I agree with Kingwell that po-mo isn’t a vile, cancerous doctrine, but I do not think that it’s innocent either. Also, it appears to me that po-mo is regaining influence in our current climate, and given its track record, I find this upsurge to be dubious and worth exploring and contesting. 

To the first point, I think po-mo is a hangover from Enlightenment naturalism duking it out with Enlightenment rationalism resulting in disillusionment. The great unmaskers (Nietzsche, Freud, Foucault) excavated hitherto taken-for-granted discourses and showed how certain beliefs are linked to events that provide no evidence for what is believed thereby undermining what rational entitlement one thought one had for the belief. 

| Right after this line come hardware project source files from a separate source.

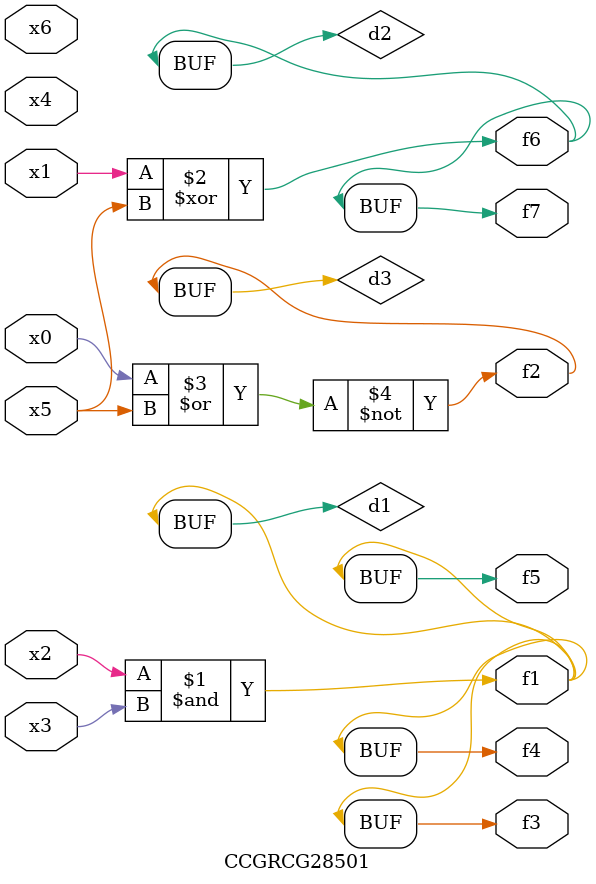
<source format=v>
module CCGRCG28501(
	input x0, x1, x2, x3, x4, x5, x6,
	output f1, f2, f3, f4, f5, f6, f7
);

	wire d1, d2, d3;

	and (d1, x2, x3);
	xor (d2, x1, x5);
	nor (d3, x0, x5);
	assign f1 = d1;
	assign f2 = d3;
	assign f3 = d1;
	assign f4 = d1;
	assign f5 = d1;
	assign f6 = d2;
	assign f7 = d2;
endmodule

</source>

I don’t have an issue with such arguments from contingency, as it were, though one has to be careful with the genetic fallacy. I do, however, think the wrong lesson was learnt from the unmaskers, and as such the disposition of contemporary po-mo, as well as its expansion, is troublesome to me.There's this Nietzsche quote that I love, 'that which is shaky should be pushed over'. I think the sentiment of this aphorism is exhibited by po-mo. It's busy pushing things over without concerning itself with developing alternatives, and this can only be done from a position of relative security and safety (read: privilege).

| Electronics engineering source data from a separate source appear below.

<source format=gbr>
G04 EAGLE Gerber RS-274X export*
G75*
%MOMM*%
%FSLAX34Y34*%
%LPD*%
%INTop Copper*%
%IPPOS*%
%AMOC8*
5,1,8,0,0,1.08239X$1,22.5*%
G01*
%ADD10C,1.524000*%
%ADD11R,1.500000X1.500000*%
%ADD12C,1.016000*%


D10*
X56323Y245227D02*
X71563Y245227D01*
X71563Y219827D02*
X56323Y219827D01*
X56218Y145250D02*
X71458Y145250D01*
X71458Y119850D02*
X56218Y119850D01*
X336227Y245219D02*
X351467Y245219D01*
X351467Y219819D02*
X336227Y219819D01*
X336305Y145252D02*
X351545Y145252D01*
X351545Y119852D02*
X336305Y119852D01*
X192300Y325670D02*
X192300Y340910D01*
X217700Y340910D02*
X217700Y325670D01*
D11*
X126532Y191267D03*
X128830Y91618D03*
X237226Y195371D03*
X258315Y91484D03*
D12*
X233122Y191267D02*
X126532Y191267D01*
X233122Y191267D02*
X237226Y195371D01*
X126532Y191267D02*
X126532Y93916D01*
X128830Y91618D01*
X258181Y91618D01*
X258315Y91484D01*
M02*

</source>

Post-modernism has exploded into numerous disciplines: critical race theory, subaltern and postcolonial studies, women’s and gender studies, whiteness studies, queer theory, as well as certain aspects of anthropology, law, sociology, and philosophy. 

Such areas are permeated by a boilerplate scepticism towards universalising discourses in favour of multiplicity and difference, as well as modernising discourses and their defence of rationality, science, objectivity, etc. As such, there is an insistence on purging social theory of its Eurocentric bias, and the claim that Western theories are heavily infused with this bias. This, I think, throws out a lot of baby with the bath water.

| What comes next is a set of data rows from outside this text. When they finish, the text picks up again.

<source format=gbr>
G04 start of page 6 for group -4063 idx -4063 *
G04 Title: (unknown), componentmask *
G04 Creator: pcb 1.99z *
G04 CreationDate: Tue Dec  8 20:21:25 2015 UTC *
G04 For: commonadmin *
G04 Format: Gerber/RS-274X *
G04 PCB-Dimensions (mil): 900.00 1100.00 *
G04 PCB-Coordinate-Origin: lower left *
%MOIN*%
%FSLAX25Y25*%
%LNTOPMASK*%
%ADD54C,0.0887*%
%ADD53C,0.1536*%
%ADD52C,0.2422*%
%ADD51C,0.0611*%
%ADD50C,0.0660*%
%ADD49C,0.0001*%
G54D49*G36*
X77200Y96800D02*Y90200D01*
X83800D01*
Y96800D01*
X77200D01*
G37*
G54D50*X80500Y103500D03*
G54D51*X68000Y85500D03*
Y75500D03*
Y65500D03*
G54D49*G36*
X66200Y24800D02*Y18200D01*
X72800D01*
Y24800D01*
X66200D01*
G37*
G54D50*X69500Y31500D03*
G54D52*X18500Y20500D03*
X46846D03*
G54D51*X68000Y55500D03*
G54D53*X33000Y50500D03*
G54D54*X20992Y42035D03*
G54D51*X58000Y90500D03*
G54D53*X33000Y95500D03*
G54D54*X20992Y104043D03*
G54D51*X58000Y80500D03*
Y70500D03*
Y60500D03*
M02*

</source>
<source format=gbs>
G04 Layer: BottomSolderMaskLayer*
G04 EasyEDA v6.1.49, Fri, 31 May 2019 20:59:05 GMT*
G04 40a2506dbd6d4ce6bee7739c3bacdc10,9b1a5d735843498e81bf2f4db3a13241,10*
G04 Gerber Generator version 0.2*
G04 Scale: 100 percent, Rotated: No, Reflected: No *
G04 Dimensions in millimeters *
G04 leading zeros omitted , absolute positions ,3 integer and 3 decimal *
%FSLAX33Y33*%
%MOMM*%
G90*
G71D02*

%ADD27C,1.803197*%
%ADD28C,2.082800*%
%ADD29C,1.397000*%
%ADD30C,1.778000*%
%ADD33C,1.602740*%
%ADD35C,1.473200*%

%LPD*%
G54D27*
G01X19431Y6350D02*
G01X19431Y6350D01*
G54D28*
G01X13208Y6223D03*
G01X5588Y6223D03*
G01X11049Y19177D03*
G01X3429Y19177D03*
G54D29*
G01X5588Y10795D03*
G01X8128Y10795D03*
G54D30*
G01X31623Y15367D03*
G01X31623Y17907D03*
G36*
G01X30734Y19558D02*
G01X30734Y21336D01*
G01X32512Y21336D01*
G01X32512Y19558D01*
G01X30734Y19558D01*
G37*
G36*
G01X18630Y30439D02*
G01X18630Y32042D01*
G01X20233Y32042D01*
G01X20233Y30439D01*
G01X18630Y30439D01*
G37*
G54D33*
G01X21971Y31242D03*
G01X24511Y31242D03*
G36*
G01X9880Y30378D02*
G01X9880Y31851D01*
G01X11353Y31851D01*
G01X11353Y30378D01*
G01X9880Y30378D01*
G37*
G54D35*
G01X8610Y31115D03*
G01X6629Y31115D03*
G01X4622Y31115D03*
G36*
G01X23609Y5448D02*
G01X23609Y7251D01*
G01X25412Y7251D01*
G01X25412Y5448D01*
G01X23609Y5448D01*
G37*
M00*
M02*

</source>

The biggest problem with po-mo is that it seeks to undermine the very areas that ought to be retained: the reality of human nature; the centrality of certain universal aspirations which issue from this human nature, the need for abstract, universal concepts that are valid across cultures, the necessity of rational and reasoned discourse, etc.

To me, this isn’t ‘critical thinking’ – this is just a new orthodoxy, and is based in resentment. One can see this in the intense identification with the problems of marginalised groups and the resultant attacks on the ‘dominant culture’, and I think this is where people get the idea that po-mo is ‘vile’ or ‘cancerous’ as resentment is hardly a positive emotion or motivation. As an aside, I have this bone-deep suspicion that people who are indignant often are so for the pleasure of it and not because they want to solve a problem.

I take there to be a difference between po-mo theory and how po-mo theory is used. But I also think that one can evaluate something by the fruit that it bears.